# Nissan Adds Faux Shift Feel to All CVTs for 2015



## AutoGuide.com (Jul 6, 2010)

> Nissan recently announced changes to its 2015 lineup, with multiple vehicles receiving its D-Step Shift logic technology.
> 
> But what exactly is D-Step Shift logic? The technology will be integrated into every CVT-equipped Nissan model for the 2015 model year and its goal is to make the CVT sound and feel less like a CVT. Having been offered on the 2013 four-cylinder Altima and the redesigned 2014 Rogue, D-Step Shift logic can be found on the 2015 Versa, Versa Note, Sentra, Altima V6, Pathfinder and Quest models.
> 
> ...


To read more about this story, Nissan Adds Faux Shift Feel to All CVTs for 2015 please swing by AutoGuide.com.


----------



## rgp1000 (Aug 24, 2014)

I have a 2014 Rogue SLawd. Does anyone know if its possible to turn off the fake gear changes? I know why Nissan put them in, but can I switch off and on?


----------



## dougnelson (Jun 30, 2016)

Can this D-Step shift logic be deleted or turned off? I spent 40 thousand dollars on two new nissans so I wouldn't have to feel shifting again and now Nissan seems to be bowing down to a few liberal pansies and installing fake software to screw up a perfect system.

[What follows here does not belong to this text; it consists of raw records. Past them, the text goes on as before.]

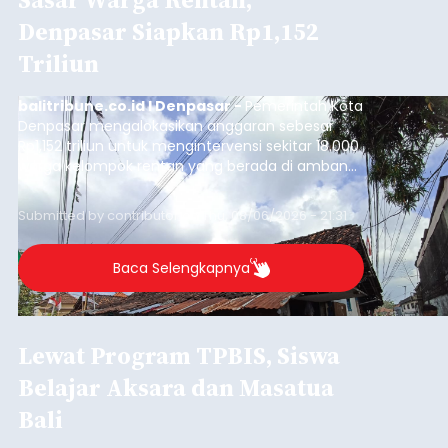
Denpasar Siapkan Rp1,152
Triliun
balitribune.co.id I Denpasar -
Pemerintah Kota
Denpasar mengalokasikan anggaran sebesar
Rp1,152 triliun untuk mengintervensi sekitar 18.000
warga kelompok rentan yang berada di ambang
garis kemiskinan. Langkah strategis ini diambil
guna menjaga masyarakat yang berada pada
Submitted by
contributor
on
Thu, 08/06/2026 - 21:31
kelompok desil 5 dan 6 tersebut agar tidak
merosot ke kategori miskin.
Baca Selengkapnya
Lewat Program TPBIS, Siswa
Belajar Aksara dan Masatua
Bali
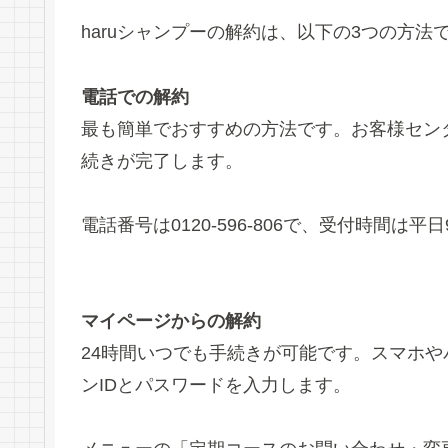
haruシャンプーの解約は、以下の3つの方法
電話での解約
最も簡単でおすすめの方法です。お客様セン
続きが完了します。
電話番号は0120-596-806で、受付時間は平日9:
マイページからの解約
24時間いつでも手続きが可能です。スマホや
ンIDとパスワードを入力します。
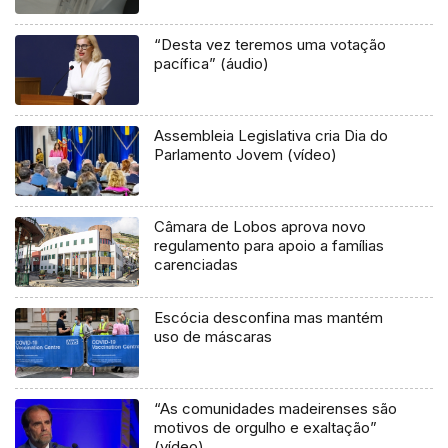
“Desta vez teremos uma votação
pacífica” (áudio)
Assembleia Legislativa cria Dia do
Parlamento Jovem (vídeo)
Câmara de Lobos aprova novo
regulamento para apoio a famílias
carenciadas
Escócia desconfina mas mantém
uso de máscaras
“As comunidades madeirenses são
motivos de orgulho e exaltação”
(vídeo)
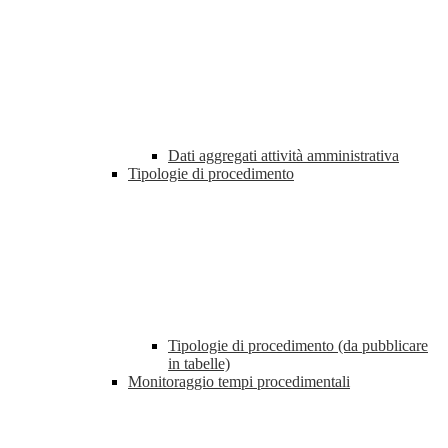
Dati aggregati attività amministrativa
Tipologie di procedimento
Tipologie di procedimento (da pubblicare
in tabelle)
Monitoraggio tempi procedimentali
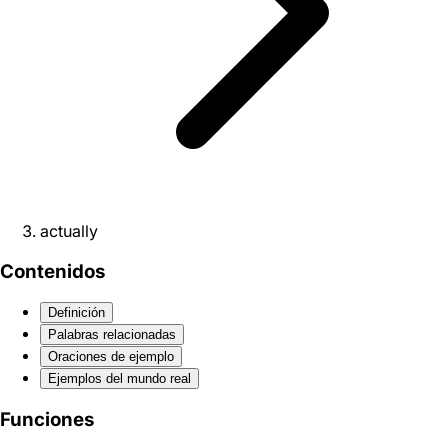
actually
Contenidos
Definición
Palabras relacionadas
Oraciones de ejemplo
Ejemplos del mundo real
Funciones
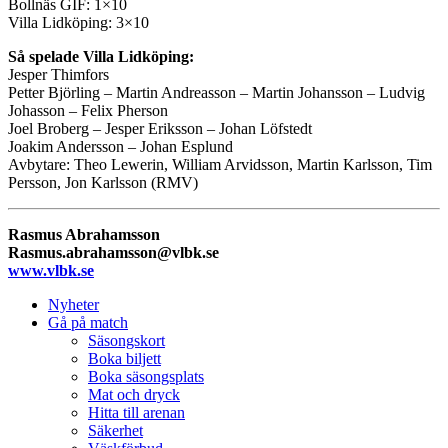
Bollnäs GIF: 1×10
Villa Lidköping: 3×10
Så spelade Villa Lidköping:
Jesper Thimfors
Petter Björling – Martin Andreasson – Martin Johansson – Ludvig
Johasson – Felix Pherson
Joel Broberg – Jesper Eriksson – Johan Löfstedt
Joakim Andersson – Johan Esplund
Avbytare: Theo Lewerin, William Arvidsson, Martin Karlsson, Tim
Persson, Jon Karlsson (RMV)
Rasmus Abrahamsson
Rasmus.abrahamsson@vlbk.se
www.vlbk.se
Nyheter
Gå på match
Säsongskort
Boka biljett
Boka säsongsplats
Mat och dryck
Hitta till arenan
Säkerhet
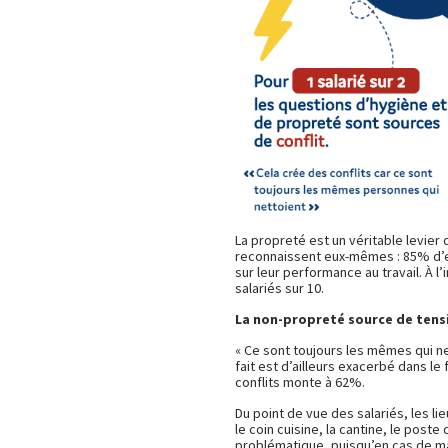
La propreté est un véritable levier d
reconnaissent eux-mêmes : 85% d’en
sur leur performance au travail. À l’
salariés sur 10.
La non-propreté source de tens
« Ce sont toujours les mêmes qui ne
fait est d’ailleurs exacerbé dans le
conflits monte à 62%.
Du point de vue des salariés, les lie
le coin cuisine, la cantine, le poste
problématique, puisqu’en cas de ma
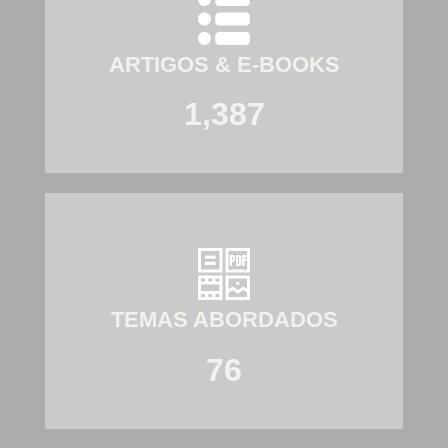
ARTIGOS & E-BOOKS
1,387
TEMAS ABORDADOS
76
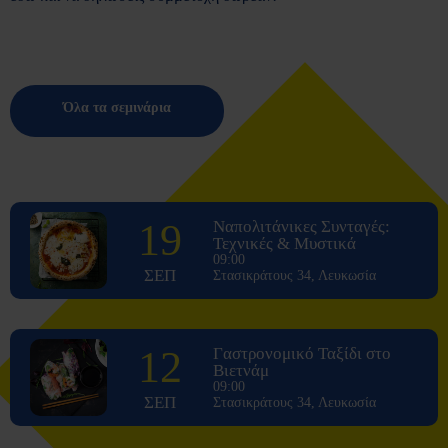
Όλα τα σεμινάρια
19
Ναπολιτάνικες Συνταγές:
Τεχνικές & Μυστικά
09:00
ΣΕΠ
Στασικράτους 34, Λευκωσία
12
Γαστρονομικό Ταξίδι στο
Βιετνάμ
09:00
ΣΕΠ
Στασικράτους 34, Λευκωσία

Tell me Im not stuck with this crap.
Doug Nelson 
[email protected]


----------



## Car guy (Mar 31, 2016)

> Nissan leads the way with CVT use


Nissan leads the way with CVT replacements.



Software red herrings, distracting from the hardware real issues??


----------



## dougnelson (Jun 30, 2016)

Does anyone from Nissan read or answer our question?


----------